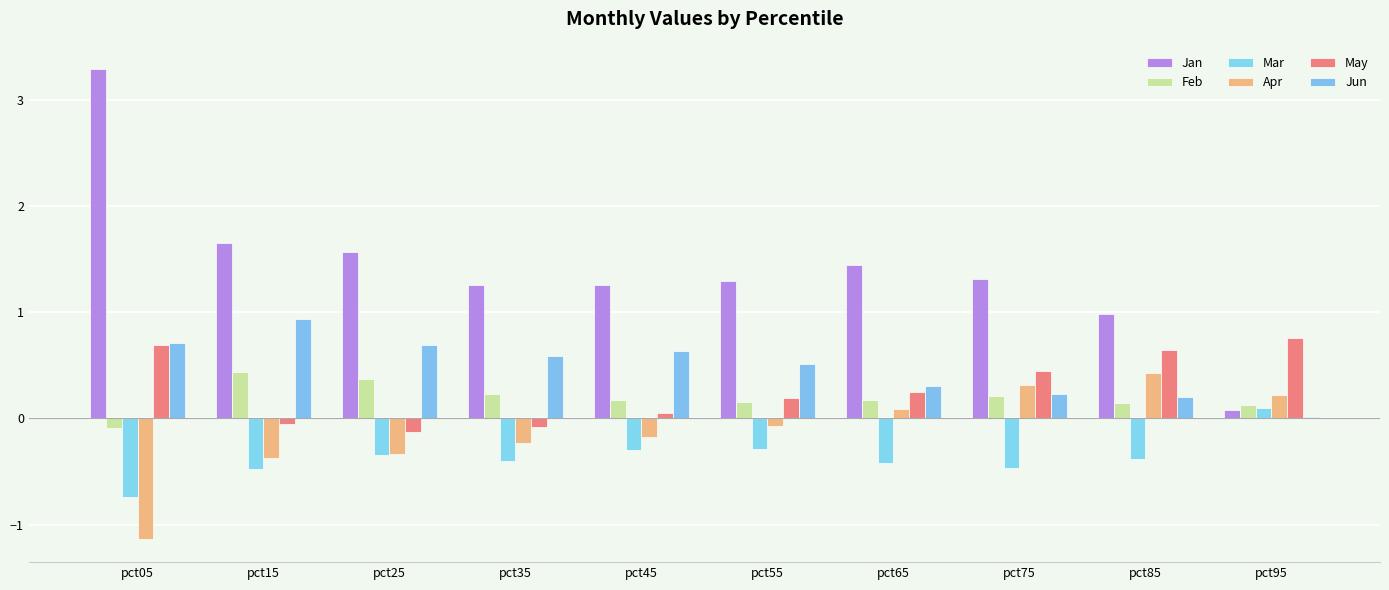

How many positive values does the May series have?

7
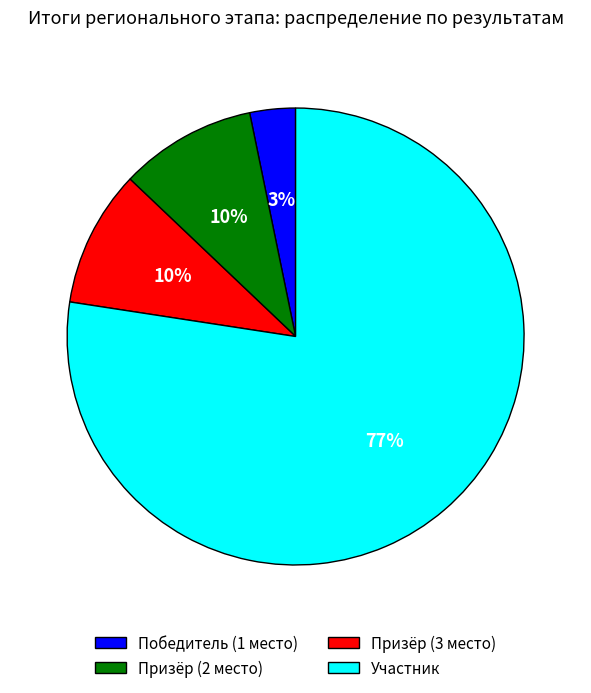

Which category has the smallest portion of the pie?

Победитель (1 место)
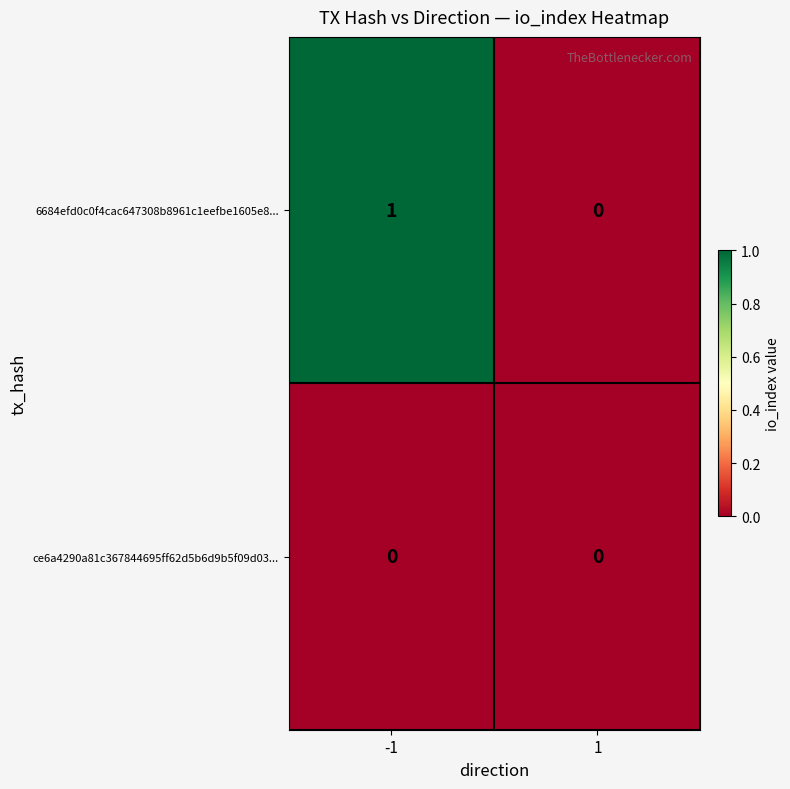

The value of 6684efd0c0f4cac647308b8961c1eefbe1605e8... at 1 is 0. True or false?

True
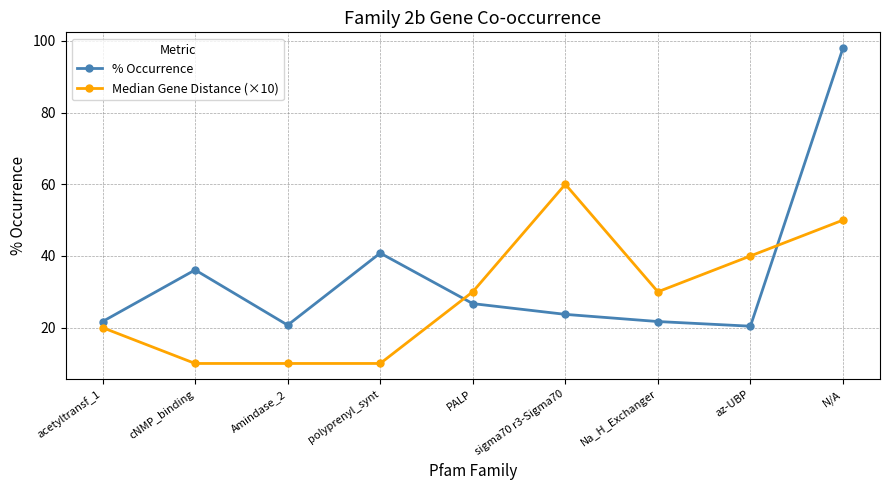

What is the total value across all series at az-UBP?

60.4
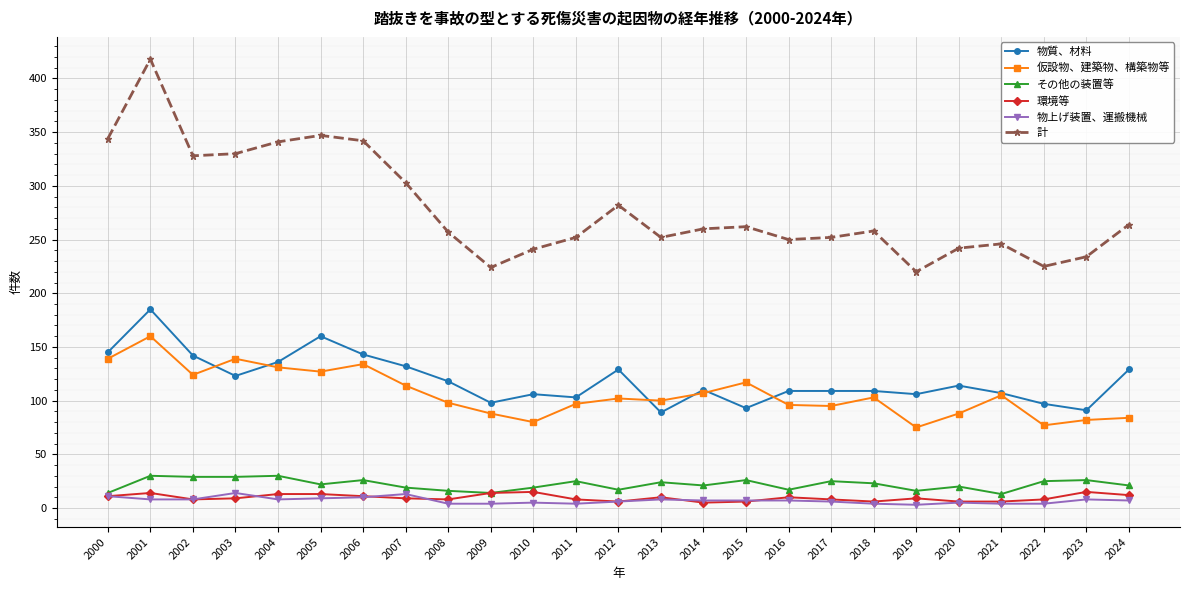

How many series are shown in this chart?

6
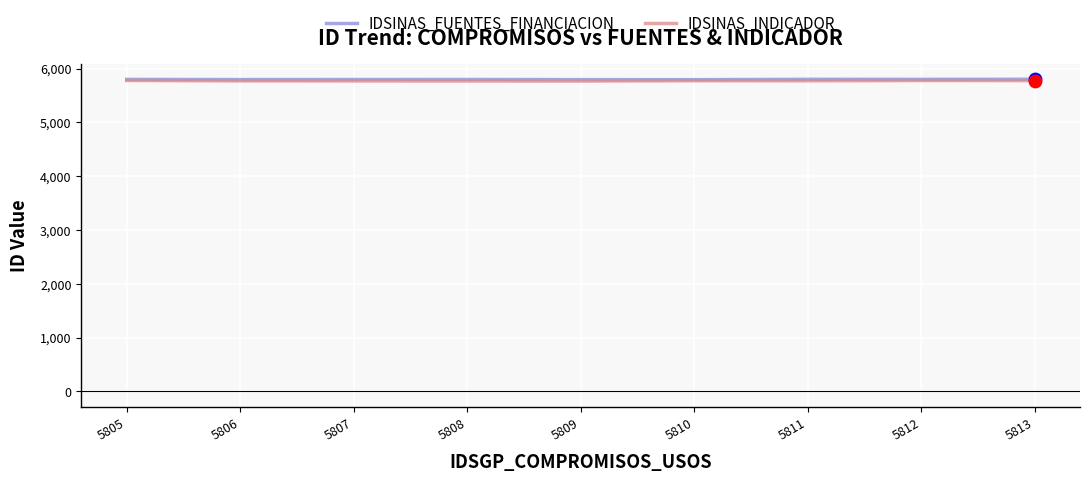

What is the minimum value shown in the chart?

5768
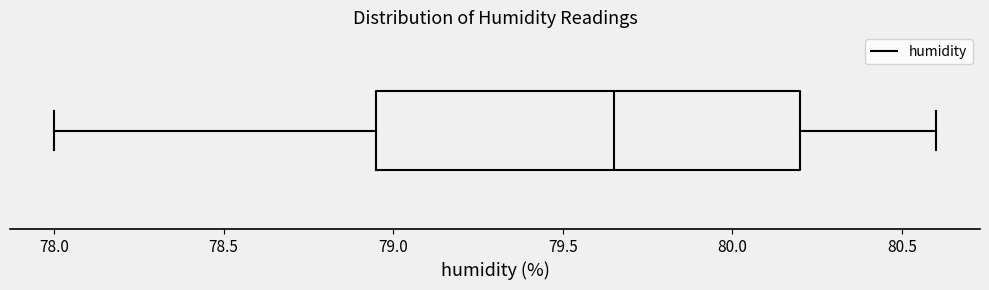

Read this box plot against the x-axis: the position of the median line, the range covered by the box, and the ends of both whiskers. The values are not printed on the chart, so give them approximately, as read against the axis.

median 79.65, box 78.95 to 80.20, whiskers 78.00 to 80.60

### WHAT TO PRODUCE
Format the text lines in these rows as a JSON list of strings, with one string per line and blank lines left out. Leave the pictures out of the answer.

### ANSWER TO THE EXERCISE
[
  "How many positive values does the May series have?",
  "7",
  "Which category has the smallest portion of the pie?",
  "Победитель (1 место)",
  "The value of 6684efd0c0f4cac647308b8961c1eefbe1605e8... at 1 is 0. True or false?",
  "True",
  "What is the total value across all series at az-UBP?",
  "60.4",
  "How many series are shown in this chart?",
  "6",
  "What is the minimum value shown in the chart?",
  "5768",
  "Read this box plot against the x-axis: the position of the median line, the range covered by the box, and the ends of both whiskers. The values are not printed on the chart, so give them approximately, as read against the axis.",
  "median 79.65, box 78.95 to 80.20, whiskers 78.00 to 80.60"
]